Last updated: Tue 7 Apr 2015, 10:19 AM

“We are extending the Enjaaz initiative in response to the increase in number of short films at the festival. This has been carried out looking at the success of this festival and is done with the aim of improving the overall quality of production,” said Shivani Pandya, Managing Director of the Gulf Film Festival.

“For filmmakers from the Gulf region, the search for film finance is often improvised and informal and the Enjaaz fund is a step towards a central, dedicated platform,” said Masoud Amralla Ali, Festival Director, GFF. “This new initiative will equip, enable and encourage filmmakers who need it most and spur real growth in the industry,” he added. Funding of up to $50,000 will be offered for filmmakers and there will be two cycles. It will complement the existing funding of $100,000 per project offered every year by Enjaaz to features and documentaries in the post-production phase.

A total of five projects will be undertaken in a year, which will enable a continuous flow of films throughout. The first cycle will close on June 1 and the second on October 1. Some of the previously funded projects include “Leaving Baghdad”, which was screened at the GFF 2011. To qualify for selection, the final cut of the short films must be a maximum length of 40 minutes.

Films must be directed by a filmmaker of Gulf nationality or origin and the storyline should be centred on the Arab world, Arab history or Arab culture. Submissions should be made with copies of the final script, synopsis, details of treatment of film, biographies and other necessary details. Short films dominated the scene at the GFF and highlighted the diverse approaches in short filmmaking across the world.

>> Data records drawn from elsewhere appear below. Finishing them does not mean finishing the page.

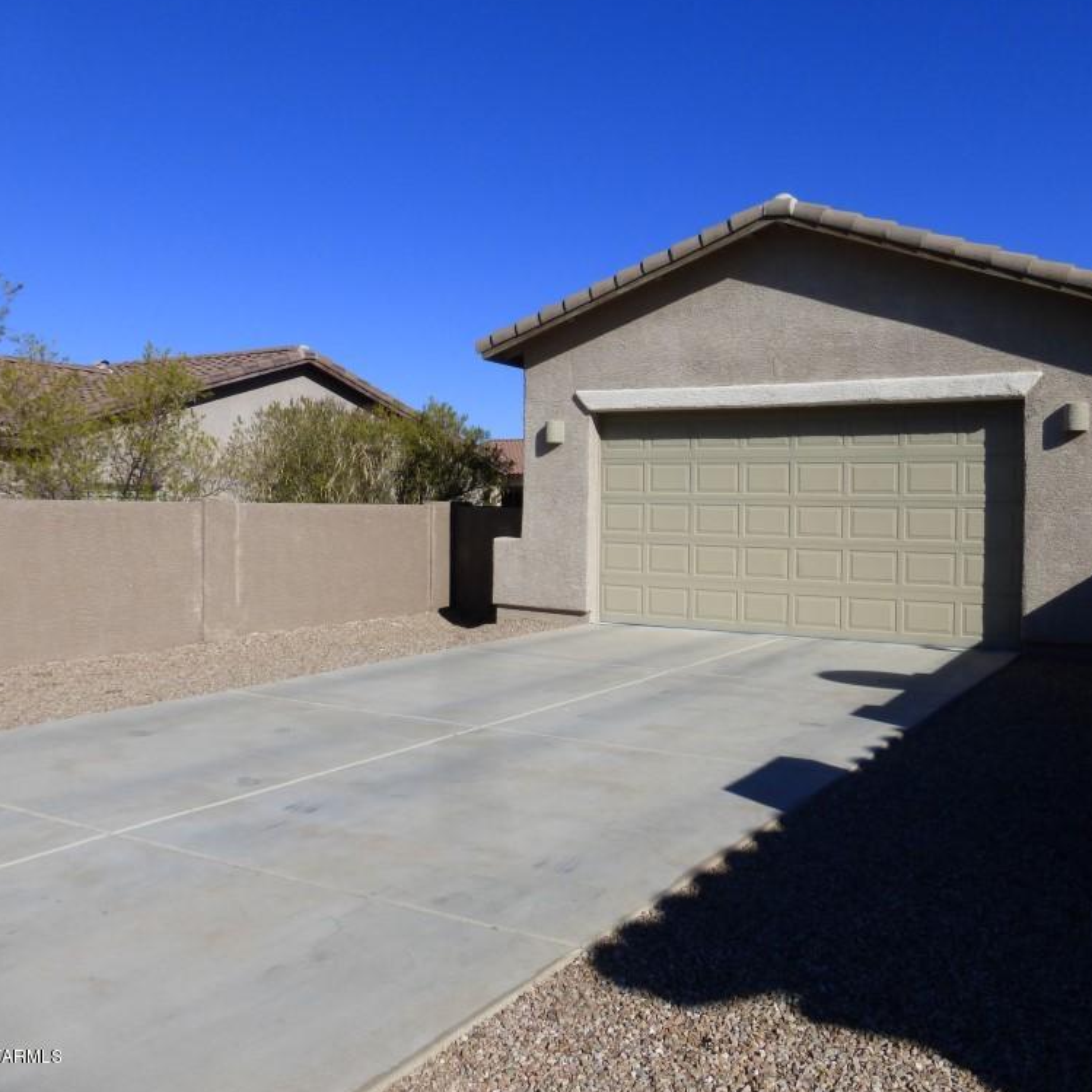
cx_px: 671
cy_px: 538
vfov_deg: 55.6
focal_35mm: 29
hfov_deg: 55.1
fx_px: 1035
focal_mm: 4.3
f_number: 4
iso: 100
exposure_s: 1/1300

To serve as a substantial platform that highlights the competencies of aspiring filmmakers, the GFF also hosted a series of youth-focused workshops covering various aspects of filmmaking — from acting to production, with special emphasis on short films and their increasing popularity at the festival circuits.

“This has been a very good festival and the figures prove it. There has been a growth of 10-14 per cent in box office attendance. Gerard Courant, who was the In Focus director at the festival, added 15 more portraits to his “Cinematon”, the longest film in the world.